### [Consigne A]
Recopiez le passage de l'article sur le sit-in de la Kasbah qui va de « Vendredi 18 septembre. » jusqu'à « de leurs familles. » inclus.

### [Extrait du document]
────────────────────────────────────────

Vendredi 18 septembre. Tunis, sur la place de la Kasbah, siège du gouvernement tunisien, là où toutes les mobilisations sociales et politiques continuent à s’exprimer depuis la révolution de 2011, l’association Awfiya (Fidèles) tient un sit-in de protestation. Coincés entre l’entrée de l’hôpital Aziza Othmana et la chaussée séparant cet îlot de colère de l’enceinte grillagée du gouvernement, une cinquantaine de personnes sont rassemblées depuis 9h du matin. Dirigée par l’avocate Lamia Farhani, sœur du « martyr » Anis Farhani, tombé à 20 ans sous les balles d’un agent de l’ordre le 13 janvier 2011, Awfiya défend les droits des « héros de la révolution » et de leurs familles.

────────────────────────────────────────

### [Matériel fourni]
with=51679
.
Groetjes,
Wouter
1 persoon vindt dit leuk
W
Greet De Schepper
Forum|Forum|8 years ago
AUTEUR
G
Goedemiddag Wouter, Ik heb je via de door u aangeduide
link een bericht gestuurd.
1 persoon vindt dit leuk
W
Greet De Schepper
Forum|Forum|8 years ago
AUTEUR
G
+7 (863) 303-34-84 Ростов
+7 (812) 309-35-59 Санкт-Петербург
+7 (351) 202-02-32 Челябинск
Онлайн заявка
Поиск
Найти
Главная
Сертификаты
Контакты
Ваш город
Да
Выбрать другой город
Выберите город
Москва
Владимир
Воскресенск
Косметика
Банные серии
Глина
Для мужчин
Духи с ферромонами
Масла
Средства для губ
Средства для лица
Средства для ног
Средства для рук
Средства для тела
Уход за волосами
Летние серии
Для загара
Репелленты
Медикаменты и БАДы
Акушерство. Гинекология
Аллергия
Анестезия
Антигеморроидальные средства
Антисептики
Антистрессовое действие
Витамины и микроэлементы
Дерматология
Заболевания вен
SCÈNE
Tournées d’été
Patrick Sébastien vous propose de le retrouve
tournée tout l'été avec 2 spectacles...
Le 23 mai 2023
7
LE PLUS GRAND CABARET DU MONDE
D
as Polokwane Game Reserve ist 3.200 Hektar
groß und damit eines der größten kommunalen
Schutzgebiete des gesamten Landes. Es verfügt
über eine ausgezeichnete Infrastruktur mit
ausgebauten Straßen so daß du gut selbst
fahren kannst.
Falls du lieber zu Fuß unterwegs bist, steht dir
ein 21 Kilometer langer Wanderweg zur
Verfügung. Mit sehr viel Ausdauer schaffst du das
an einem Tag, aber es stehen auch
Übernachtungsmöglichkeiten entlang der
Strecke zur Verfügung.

────────────────────────────────────────

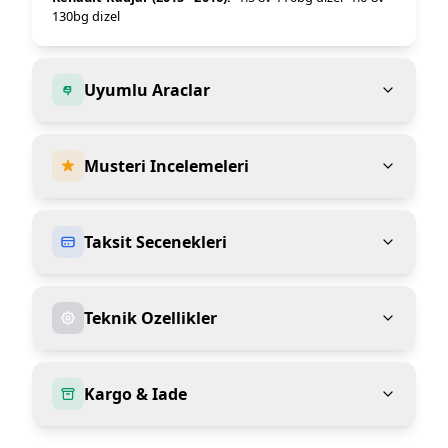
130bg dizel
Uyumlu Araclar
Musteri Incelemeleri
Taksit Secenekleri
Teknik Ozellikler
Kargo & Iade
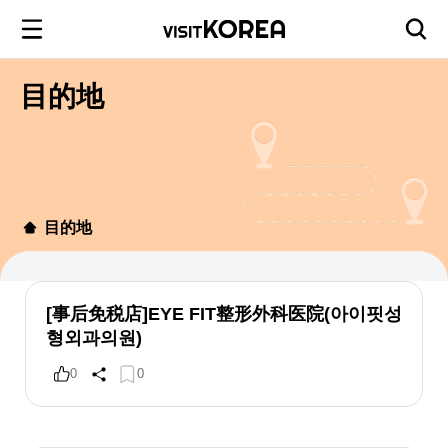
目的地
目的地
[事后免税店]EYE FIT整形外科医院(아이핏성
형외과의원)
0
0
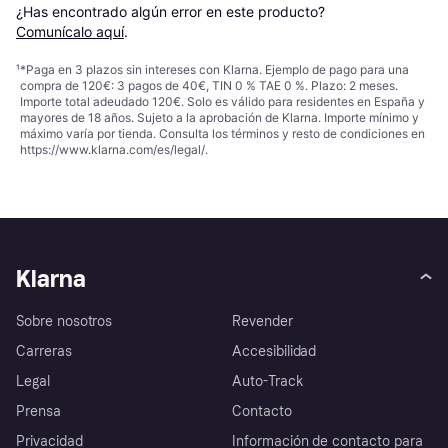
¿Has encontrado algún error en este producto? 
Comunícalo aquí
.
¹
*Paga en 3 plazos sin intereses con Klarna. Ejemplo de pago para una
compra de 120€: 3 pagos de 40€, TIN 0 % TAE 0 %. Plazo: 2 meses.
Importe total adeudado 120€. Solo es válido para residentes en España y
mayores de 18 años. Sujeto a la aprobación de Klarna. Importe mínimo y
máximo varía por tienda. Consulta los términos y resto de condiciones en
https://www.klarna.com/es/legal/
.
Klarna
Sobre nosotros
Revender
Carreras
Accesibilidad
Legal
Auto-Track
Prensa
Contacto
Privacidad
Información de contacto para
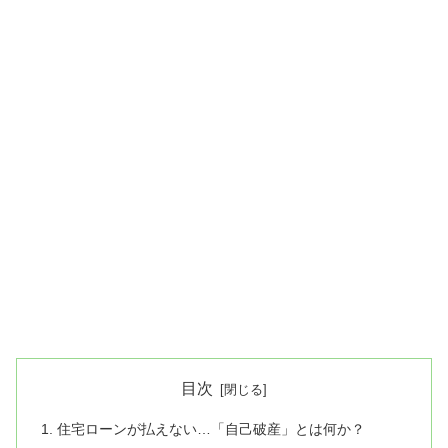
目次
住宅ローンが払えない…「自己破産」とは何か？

────────────────────────────────────────

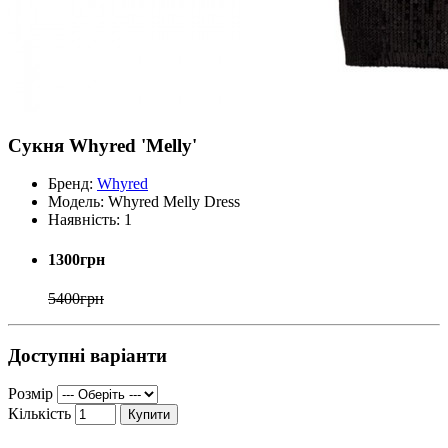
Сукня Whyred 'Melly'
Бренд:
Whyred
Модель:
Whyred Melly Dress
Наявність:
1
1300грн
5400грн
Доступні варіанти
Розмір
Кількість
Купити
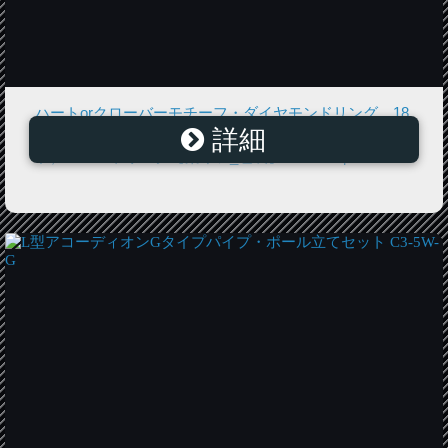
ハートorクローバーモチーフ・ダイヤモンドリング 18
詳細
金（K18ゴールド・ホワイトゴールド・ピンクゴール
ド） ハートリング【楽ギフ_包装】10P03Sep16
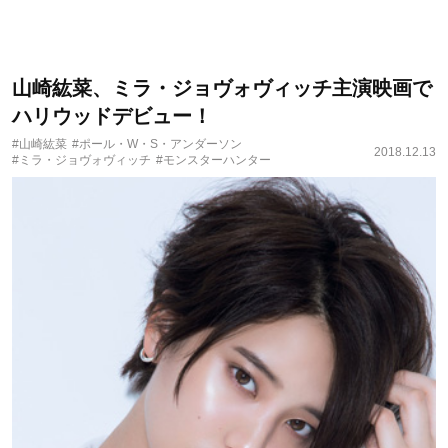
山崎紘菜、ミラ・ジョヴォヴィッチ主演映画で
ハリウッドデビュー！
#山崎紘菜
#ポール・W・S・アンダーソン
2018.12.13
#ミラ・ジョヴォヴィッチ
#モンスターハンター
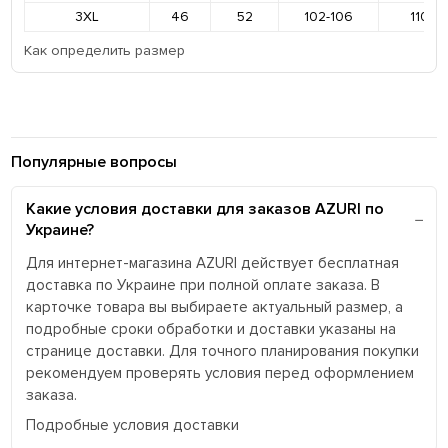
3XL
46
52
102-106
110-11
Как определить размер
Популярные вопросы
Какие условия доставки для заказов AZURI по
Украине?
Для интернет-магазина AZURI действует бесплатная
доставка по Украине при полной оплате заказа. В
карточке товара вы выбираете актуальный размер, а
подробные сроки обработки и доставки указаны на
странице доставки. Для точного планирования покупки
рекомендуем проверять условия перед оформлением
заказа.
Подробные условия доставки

────────────────────────────────────────

### [Consigne B]
Dans les entrées, transcrivez en liste JSON de chaînes, une chaîne par ligne et sans les lignes vides, les lignes allant de celle qui contient « 130bg dizel » jusqu'à celle qui contient « Información de contacto para » incluse. N'incluez pas les images.

### [Corrigé A]
Vendredi 18 septembre. Tunis, sur la place de la Kasbah, siège du gouvernement tunisien, là où toutes les mobilisations sociales et politiques continuent à s’exprimer depuis la révolution de 2011, l’association Awfiya (Fidèles) tient un sit-in de protestation. Coincés entre l’entrée de l’hôpital Aziza Othmana et la chaussée séparant cet îlot de colère de l’enceinte grillagée du gouvernement, une cinquantaine de personnes sont rassemblées depuis 9h du matin. Dirigée par l’avocate Lamia Farhani, sœur du « martyr » Anis Farhani, tombé à 20 ans sous les balles d’un agent de l’ordre le 13 janvier 2011, Awfiya défend les droits des « héros de la révolution » et de leurs familles.

### [Corrigé B]
[
  "130bg dizel",
  "Uyumlu Araclar",
  "Musteri Incelemeleri",
  "Taksit Secenekleri",
  "Teknik Ozellikler",
  "Kargo & Iade",
  "目的地",
  "目的地",
  "[事后免税店]EYE FIT整形外科医院(아이핏성",
  "형외과의원)",
  "0",
  "0",
  "¿Has encontrado algún error en este producto? ",
  "Comunícalo aquí",
  ".",
  "¹",
  "*Paga en 3 plazos sin intereses con Klarna. Ejemplo de pago para una",
  "compra de 120€: 3 pagos de 40€, TIN 0 % TAE 0 %. Plazo: 2 meses.",
  "Importe total adeudado 120€. Solo es válido para residentes en España y",
  "mayores de 18 años. Sujeto a la aprobación de Klarna. Importe mínimo y",
  "máximo varía por tienda. Consulta los términos y resto de condiciones en",
  "https://www.klarna.com/es/legal/",
  ".",
  "Klarna",
  "Sobre nosotros",
  "Revender",
  "Carreras",
  "Accesibilidad",
  "Legal",
  "Auto-Track",
  "Prensa",
  "Contacto",
  "Privacidad",
  "Información de contacto para"
]